Именно в этой квартире на Карбышева я впервые встретился с Головиным. Надо сказать, что эта встреча долго готовилась, очень долго.
Сначала Юрий Витальевич часто мне упоминал, что есть у него такой человек, передающий непосредственно знание, полученное от некоего Генона, а Генон — это нечто особое, — поднимал он вверх перст.
— Ну, а что особое?
Тогда он рисовал букву V, и говорил:
— Это падение человечества до предельной точки, а вот тут подъем — следующий Золотой век.
— А нельзя ли поконкретнее?
— Ну тут, знаете, надо бы самого спросить.
Потом он стал чуть больше рассказывать. Потом стал напевать странные песни, говоря, что песни головинские, но ранние. Действительно, странные песни с вызывающим, иррациональным, даже гопническим обаянием.
Например, замечательная песня про верблюда:
Где-то там, где-то тут, где-то там и тут,
В громадной вышине карабкался верблюд.
Погляди, у тебя коленки уж дрожат,
А где-то там на вершине три рубля лежат.
Были и романтические, берущие за душу:
Снилась мне черная вода,
И под ней — города.
Может, это только мне приснилось,
Может, и не снилось никогда.
Белые и розовые птицы
Разорвали время на года.
Ранние песни, которые сам Женя уже не пел, — написал их лет в шестнадцать.
Я говорю: «Юрий Витальевич, познакомьте». Но Мамлеев упорно избегал, упорно. Понимал, что начнется великое соперничество. Так оно потом и случится: Головин, появившись, сразу перевел Мамлеева во второй разряд.
Но знакомство состоялось: насколько я понимаю, прозвучало и встречное требование со стороны Жени. Я пришел на эту встречу — как раз в квартирку на Карбышева.
Сидел человек, похожий на Сократа, каким мы его знаем по скульптуре, — с его щеками, лбом, коротковатым носом. С дерзкими, наглыми карими глазами. Даже не наглыми, а холодно-смеющимися и при этом глубоко беспокойными, — в этих глазах очень многое было. Внутреннее страшное давление, пропасть, и вместе с тем вызов, хохот. У него был тот еще взгляд, то еще лицо.
Мы сначала странно стеснялись друг друга, не знали, с чего начать разговор, и Мамлеев, сидевший между нами, нам мешал.
Заговорили мы почему-то о Канте, хотя Кант никогда не входил в сферу моих интересов. Мы так себя неуютно, дискомфортно чувствовали, что именно о Канте и начали говорить. Но это взломало лёд, и мы стали контактировать.

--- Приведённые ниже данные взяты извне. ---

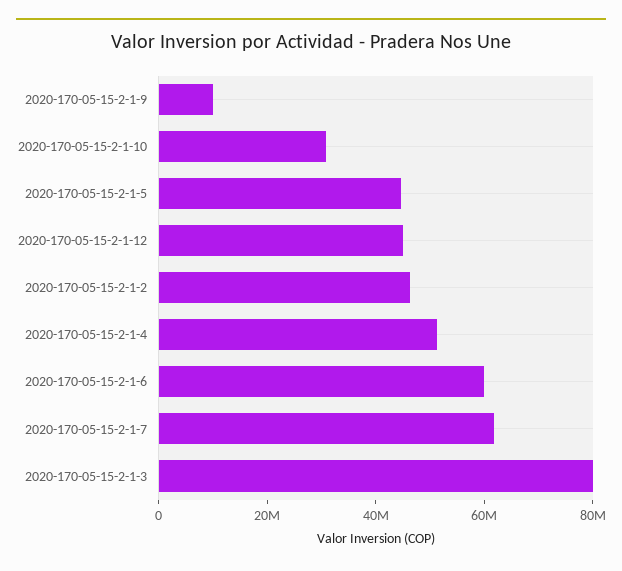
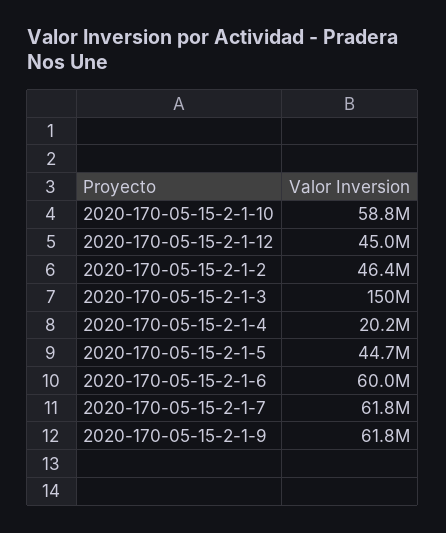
  {
-   "2020-170-05-15-2-1-9": 10000000,
+   "2020-170-05-15-2-1-9": 61800000,
-   "2020-170-05-15-2-1-10": 30000000,
+   "2020-170-05-15-2-1-10": 58800000,
    "2020-170-05-15-2-1-5": 44700000,
    "2020-170-05-15-2-1-12": 45000000,
    "2020-170-05-15-2-1-2": 46400000,
-   "2020-170-05-15-2-1-4": 50000000,
+   "2020-170-05-15-2-1-4": 20200000,
    "2020-170-05-15-2-1-6": 60000000,
    "2020-170-05-15-2-1-7": 61800000,
-   "2020-170-05-15-2-1-3": 80000000
+   "2020-170-05-15-2-1-3": 150000000
  }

Потом он пришел ко мне. Оказалось, что Женя великолепно владеет гитарой и поёт. Он пел не только свои песни, он исполнял романсы, блатные песни.
Помню это первое появление Жени уже у меня. Он пришел вместе с Гражданкиным.
Актер Сергей Гражданкин закончил театральные курсы, по-моему, вместе с Олегом Ефремовым. По крайней мере я так слышал от него. Жил он на Большой Никитской недалеко от букинистического магазина иностранной книги. Любопытный человек, державший нечто вроде салона, но особого круга, — Сергей близко поддерживал отношения с Головиным, но не пользовался со стороны Жени никакой любовью.
Они пришли с Женей, оба сильно пьяны. У меня сидел Мамлеев.
У Гражданкина было совершенно черное лицо, чугунночерное, иссиня черное, которое бывает, если со всего размаха дать двухпудовой гирей. А у меня сидел Мамлеев. Они как-то вошли, разместились. Гражданкин все больше смотрел в стол.
Выснилось. Они шли по улице — Женя Головин впереди, а Гражданкин, более пьяный, держался позади, неуверенно шаркая ногами об асфальт. Навстречу им двигалась подвыпившая компания — потенциально агрессивная. Женя, поравнявшись с этой компанией, с размаху дал в морду тому, кто впереди[146], после чего согнулся и ловко покатился клубком на проезжую часть. Компания совершенно оцепенела от такой наглости и вызова. А следующим-то брел ничего не подозревающий Гражданкин, и они обрушились на него, били его ногами, валяли. Досталось немного и Головину — как он говорил, «слегка попортили эпидерму». Но это было несравнимо. А вот то, что обрушилось на Сергея, — это было страшно: у него было синее лицо. Думаю, это не прибавило у него любви к Жене. Но у него хватило сил прийти.
У них были очень странные отношения. Но Гражданкин все время изображал любовь: произносил особо тихим голосом «Женечка». Но никого вокруг это не могло обмануть, всем было ясно, что Гражданкин ему дико завидует и дико его ненавидит.